As she ran back into the woods, I heard one of the braves whispering to another, “You know she’s not one of us, right?”
True story. And #wemustneverrstopmockingher
One other point re: Ford’s credibility that the MSM has somehow not discussed (Surprise, surprise.) was her claim (or her lawyers’ claim on her behalf) that because of the terrible trauma she suffered, she cannot fly. That was given as a reason to delay her testimony from Monday to Thursday – she would have to drive cross-country.
Then it turns out that she flies all the time, for work and for pleasure. She apparently flew cross-country in the last month or two to take a polygraph. In fact, she flew to DC to give her testimony.
Gee. It’s almost like she lied just to delay the proceedings. I mean, if women ever lied. Which according to some leftist senators, they do not.
As I write this, Jeff Flake has apparently succeeded in postponing a final vote for yet another week, during which more incredible tales will undoubtedly come out of the woodwork to prolong the Kavanaugh family’s agony.

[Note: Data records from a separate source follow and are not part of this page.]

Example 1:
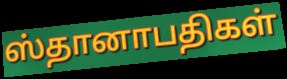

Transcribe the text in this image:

ஸ்தானாபதிகள்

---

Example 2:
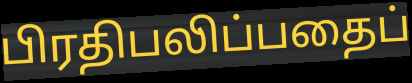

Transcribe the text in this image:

பிரதிபலிப்பதைப்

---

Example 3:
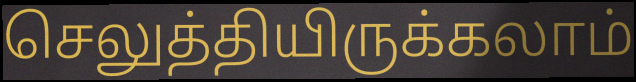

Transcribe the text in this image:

செலுத்தியிருக்கலாம்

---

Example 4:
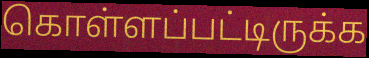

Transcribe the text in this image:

கொள்ளப்பட்டிருக்க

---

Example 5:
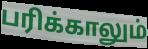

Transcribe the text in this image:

பரிக்காலும்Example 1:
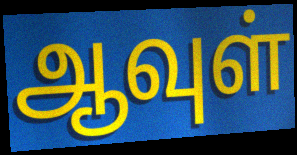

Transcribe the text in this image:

ஆவுள்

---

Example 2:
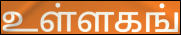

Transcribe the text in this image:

உள்ளகங்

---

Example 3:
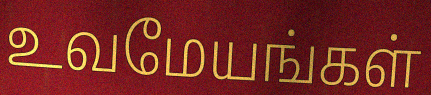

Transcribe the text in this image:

உவமேயங்கள்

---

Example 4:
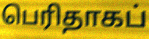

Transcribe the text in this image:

பெரிதாகப்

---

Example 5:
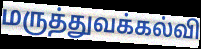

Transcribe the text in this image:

மருத்துவக்கல்விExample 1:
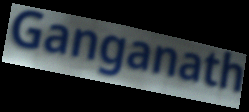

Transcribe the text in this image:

Ganganath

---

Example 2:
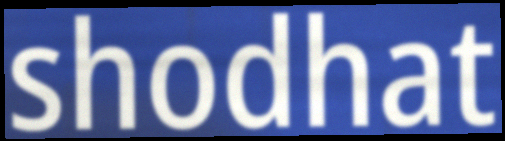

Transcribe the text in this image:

shodhat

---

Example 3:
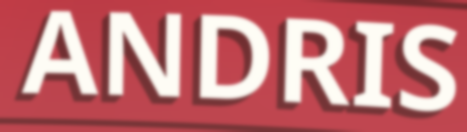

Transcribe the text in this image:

ANDRIS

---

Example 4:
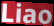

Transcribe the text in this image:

Liao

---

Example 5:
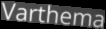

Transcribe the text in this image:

Varthema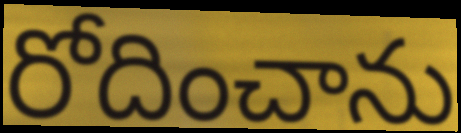
రోదించానుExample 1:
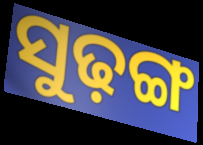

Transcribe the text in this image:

ସୁଢ଼ଙ୍ଗ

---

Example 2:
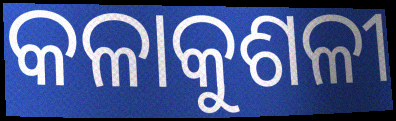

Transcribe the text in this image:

କଳାକୁଶଳୀ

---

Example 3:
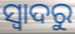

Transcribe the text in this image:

ସ୍ବାଦରୁ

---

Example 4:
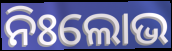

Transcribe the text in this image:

ନିଃଲୋଭ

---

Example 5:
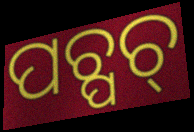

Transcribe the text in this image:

ପଚ୍ପଚ୍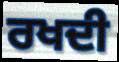
ਰਖਦੀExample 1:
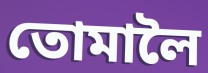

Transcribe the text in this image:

তোমালৈ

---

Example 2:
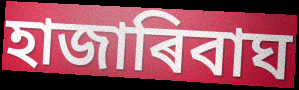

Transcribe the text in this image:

হাজাৰিবাঘ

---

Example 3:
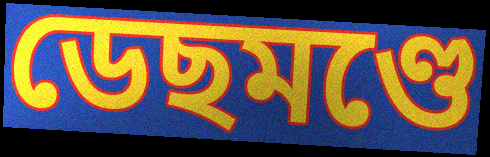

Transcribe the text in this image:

ডেছমণ্ডে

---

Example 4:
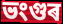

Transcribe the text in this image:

ভংগুৰ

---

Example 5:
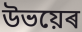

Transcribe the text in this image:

উভয়েৰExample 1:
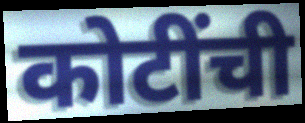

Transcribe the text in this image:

कोटींची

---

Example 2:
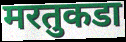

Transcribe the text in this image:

मरतुकडा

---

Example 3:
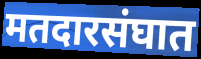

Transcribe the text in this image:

मतदारसंघात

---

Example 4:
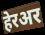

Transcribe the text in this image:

हेरअर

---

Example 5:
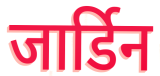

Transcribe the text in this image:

जार्डिन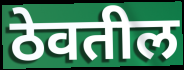
ठेवतील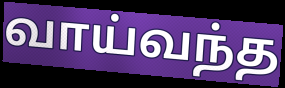
வாய்வந்த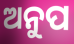
ଅନୁପ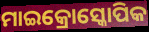
ମାଇକ୍ରୋସ୍କୋପିକ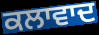
ਕਲਾਵਾਦ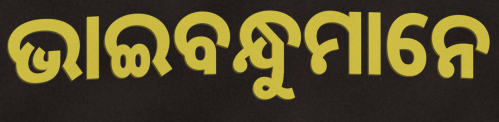
ଭାଇବନ୍ଧୁମାନେ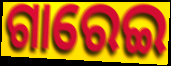
ଗାରେଇ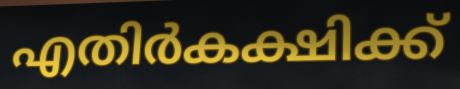
എതിർകക്ഷിക്ക്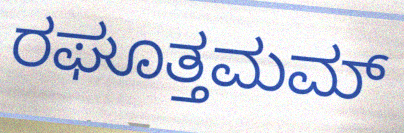
ರಘೂತ್ತಮಮ್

But no matter what happens, we have to learn from this. Before any other Supreme Court vacancies, we have to establish a few common sense rules:
1.Anybody who has any allegations to make about any scandalous behavior that the nominee supposedly engaged in MUST report it to whomever the Senate designates for this purpose, as soon as a nominee is named. (Preferably before, if that person is discussed as being on a short list.) If an accuser waits until after regular Senate hearings start, he or she will be given the choice of being tarred and feather and ridden out of town on a rail, or being put in public stocks and having rotten vegetables thrown at him or her. But last-minute accusations will NOT delay votes.

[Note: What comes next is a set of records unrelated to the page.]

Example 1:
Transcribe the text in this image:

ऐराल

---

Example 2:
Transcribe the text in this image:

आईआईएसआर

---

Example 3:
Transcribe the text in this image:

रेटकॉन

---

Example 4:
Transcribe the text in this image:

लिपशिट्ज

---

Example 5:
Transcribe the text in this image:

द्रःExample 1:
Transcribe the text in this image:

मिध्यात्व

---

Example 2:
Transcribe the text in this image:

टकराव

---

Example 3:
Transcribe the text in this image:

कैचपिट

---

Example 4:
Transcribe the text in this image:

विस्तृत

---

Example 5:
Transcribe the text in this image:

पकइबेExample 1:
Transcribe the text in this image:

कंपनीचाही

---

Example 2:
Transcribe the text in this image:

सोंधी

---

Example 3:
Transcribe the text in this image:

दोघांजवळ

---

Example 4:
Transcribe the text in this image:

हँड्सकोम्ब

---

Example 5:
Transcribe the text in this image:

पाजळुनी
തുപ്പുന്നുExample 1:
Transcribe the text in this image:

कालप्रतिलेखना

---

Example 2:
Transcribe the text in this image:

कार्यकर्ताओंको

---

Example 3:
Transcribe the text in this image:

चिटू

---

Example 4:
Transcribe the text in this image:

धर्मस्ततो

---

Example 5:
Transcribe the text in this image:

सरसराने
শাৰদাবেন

2.Any accusers have to know going in that they are going to face the same kind of scrutiny as any adult making a charge that could potentially destroy someone’s life. They are going to submit to questioning following a regular, consistent process that does not allow them to dictate the conditions under which they testify. They will be expected to produce any corroborating evidence possible – including documents, witnesses, etc. – ASAP. And as has been the case in Western legal procedure since the Magna Carta, the burden of proof will be on the accuser, not the accused.

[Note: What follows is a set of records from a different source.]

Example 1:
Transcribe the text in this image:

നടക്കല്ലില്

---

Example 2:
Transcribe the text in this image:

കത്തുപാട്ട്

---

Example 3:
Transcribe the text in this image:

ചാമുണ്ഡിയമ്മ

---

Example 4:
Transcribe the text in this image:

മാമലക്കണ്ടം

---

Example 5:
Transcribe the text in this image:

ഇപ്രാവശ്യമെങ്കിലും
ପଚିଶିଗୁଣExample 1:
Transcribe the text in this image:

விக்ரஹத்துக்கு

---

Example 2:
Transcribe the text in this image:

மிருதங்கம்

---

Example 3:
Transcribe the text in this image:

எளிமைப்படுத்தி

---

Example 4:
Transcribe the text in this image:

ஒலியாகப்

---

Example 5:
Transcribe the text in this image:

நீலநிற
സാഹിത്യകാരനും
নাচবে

I also have Plan B suggestion. The constitution says nothing about the advise and consent process requiring live interviewing, and it sure doesn’t need to be televised, so that a bunch of preening jackasses can grandstand and ask inflammatory questions. If the Senate proves itself unable to conduct dignified televised hearings – and, Exhibit A: Bork; Exhibit B: Thomas; Exhibit C: Kavanaugh – we might consider going back to earlier practice, and having nominees submit written answers to the Senators’ questions, and then discussing and voting on those with no tv cameras present.
Now I am going to turn to college and pro football, to forget the leftist creeps who are trying to ruin my country.